Existem outras formas de violência que não se enquadram na Lei Maria da Penha, mas, também são formas de violência contra a mulher e são amparadas pela Legislação Penal, por exemplo, o assédio sexual, é quando alguém se beneficia de uma posição superior na hierarquia com objetivo de fazer perseguições ou ameaças de demissão ou de redução salarial com o objetivo de conseguir favores sexuais. Esse tipo de violência geralmente acontece no local de trabalho, porém está suscetível acontecer em escolas.

É importante ter ciência de que a mulher também sofre assédio em locais públicos, sendo porventura constrangidas com atos abusivos oriundos dos homens, que se prevalecem do poder que eles exercem em nossa sociedade.Os assédios sexuais podem ser cometidos por homens e mulheres.

Outra forma de preconceito, a lesbofobia, consiste na discriminação, o ódio, a aversão, a opressão e a prática de violência física, sexual e psicológica contra as mulheres que se relacionam afetiva e/ou sexualmente com outras mulheres, esse fato se deve por serem lésbicas e/ou bissexuais. Esse tipo de violência é praticado através de espancamentos, humilhações, estupros corretivos. A lesbofobia (homofobia) ainda não foi definida como crime.
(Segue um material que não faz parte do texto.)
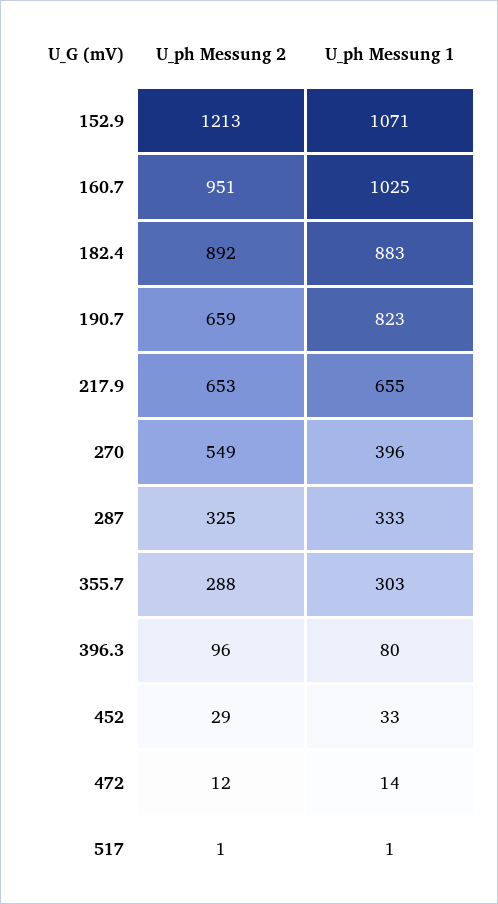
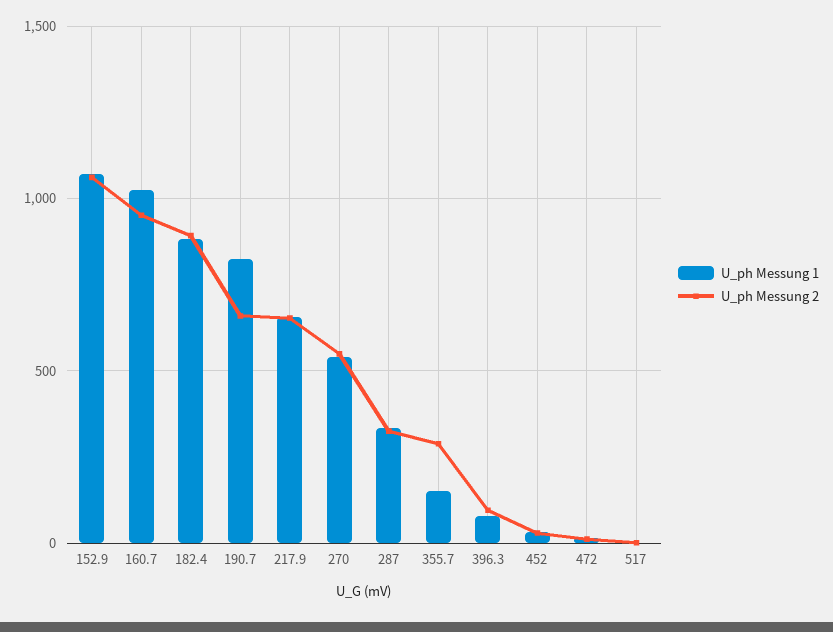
U_ph Messung 2, 152.9: 1213 -> 1050
U_ph Messung 1, 270: 396 -> 550
U_ph Messung 1, 355.7: 303 -> 150

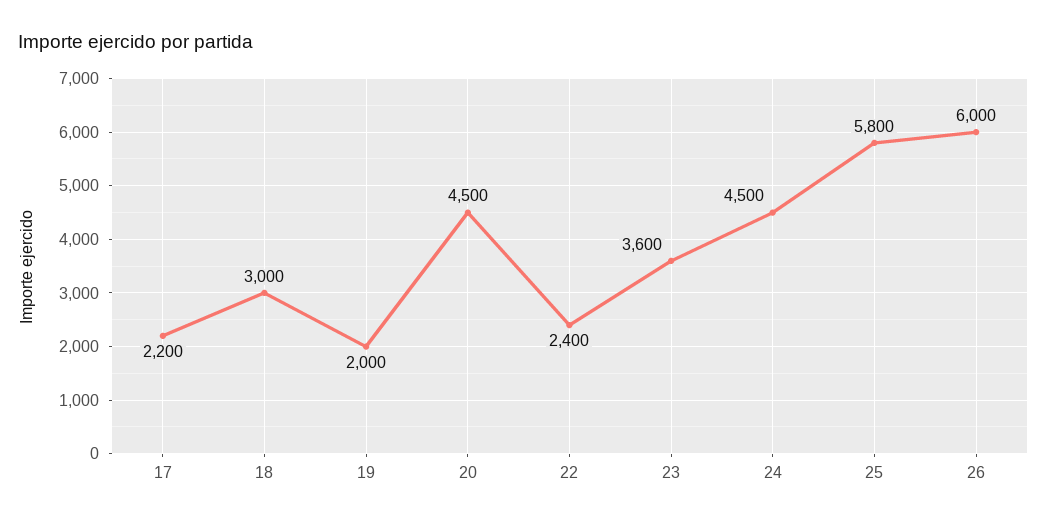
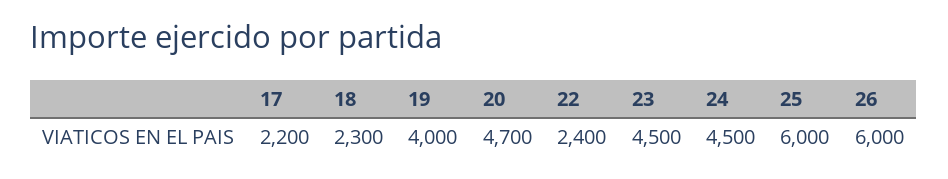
18: 3000 -> 2300
19: 2000 -> 4000
20: 4500 -> 4700
23: 3600 -> 4500
25: 5800 -> 6000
Mas, a pessoa que o praticou pode e deve responder pelos crimes de lesão corporal, estupro, constrangimento ilegal, ameaça, entre outros.
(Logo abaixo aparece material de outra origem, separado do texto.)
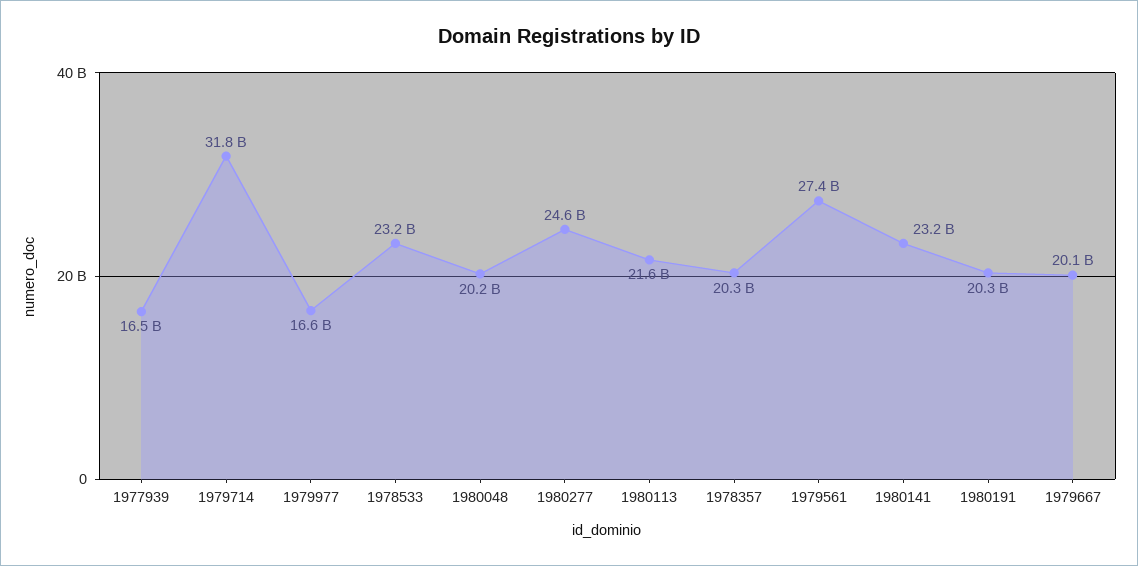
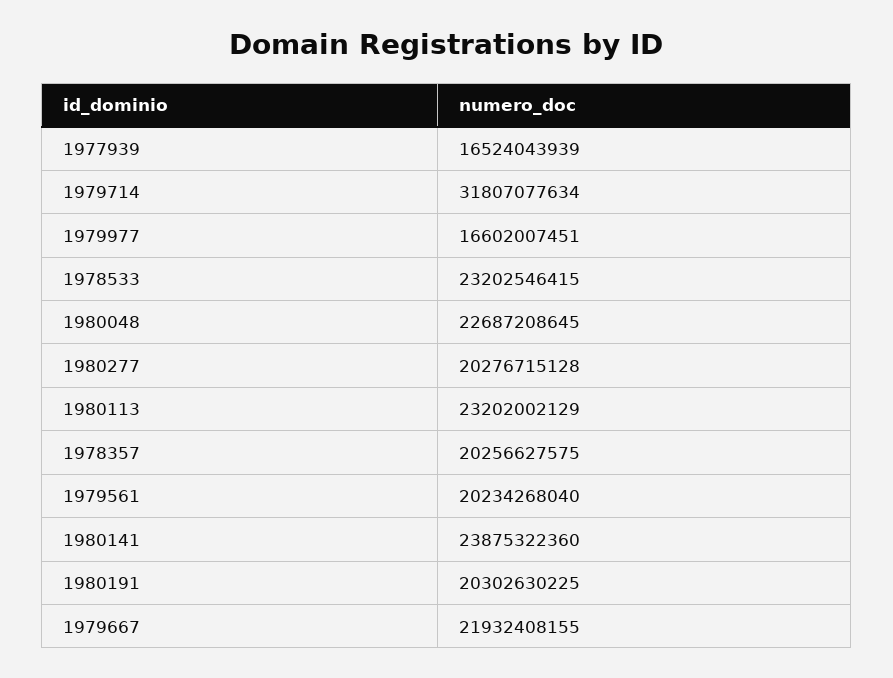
1980048: 20200000000 -> 22687208645
1980277: 24600000000 -> 20276715128
1980113: 21600000000 -> 23202002129
1979561: 27400000000 -> 20234268040
1980141: 23200000000 -> 23875322360
1979667: 20100000000 -> 21932408155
Um dos avanços a se observar na Lei Maria da Penha é que “as relações de pessoas enunciadas independem de orientação sexual” (artigo 5º, parágrafo único), ou seja, não faz diferença se a mulher agredida mantém relações com homem ou com mulher, os seus direitos estão assegurados de qualquer modo.

Outro fato importante que devemos nos atentar é o de que as mulheres que sofrem violência também podem sofrer violência institucional, ou seja, é um tipo de violência praticada pelas instituições privadas e públicas (delegacias, hospitais, entre outros) seja por ação ou omissão, na oferta dos serviços de atendimento. A mulher ao realizar a denúncia de sua agressão, caso a mesma seja recebida com grosserias e desrespeito, sendo discriminada e/ou mal atendida devido sua raça, cor, religião, classe social ou orientação sexual.
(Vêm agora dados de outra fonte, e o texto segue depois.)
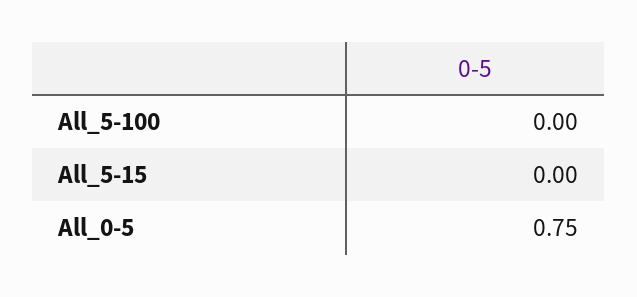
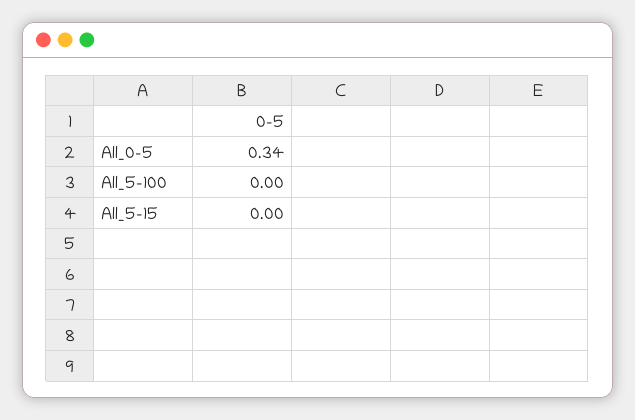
All_0-5: 0.75 -> 0.34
Também consideramos exploração sexual quando o indivíduo se beneficia ou tem lucro financeiro com a prostituição de outra pessoa, seja em troca de favores sexuais, incentivo a prostituição, turismo sexual ou rufianismo, mas popularmente conhecido com cafetino(a), que são pessoas que vivem à custa de outras que se prostituem. Neste caso, podem ser incluídas mulheres, jovens, crianças, idosas e adolescentes. Quando a prostituição acontece por desejo da mesma não é considerada uma forma de exploração sexual.

Por fim, a aplicabilidade da Lei amplia o acesso da mulher à justiça e reduz a impunidade. Além de propiciar a proteção das mulheres que são agredidas e permite que o seu agressor seja preso em flagrante. Para garantir a sua efetivação é importante fomentar a legislação, ampliando o seu conhecimento entre toda a sociedade, realizando campanhas que enfoquem a mudança de paradigma cultural para o combate da violência doméstica. A erradicação da violência deve ser um compromisso de toda a sociedade que deve recusar-se a conviver com essa situação degradante da mulher.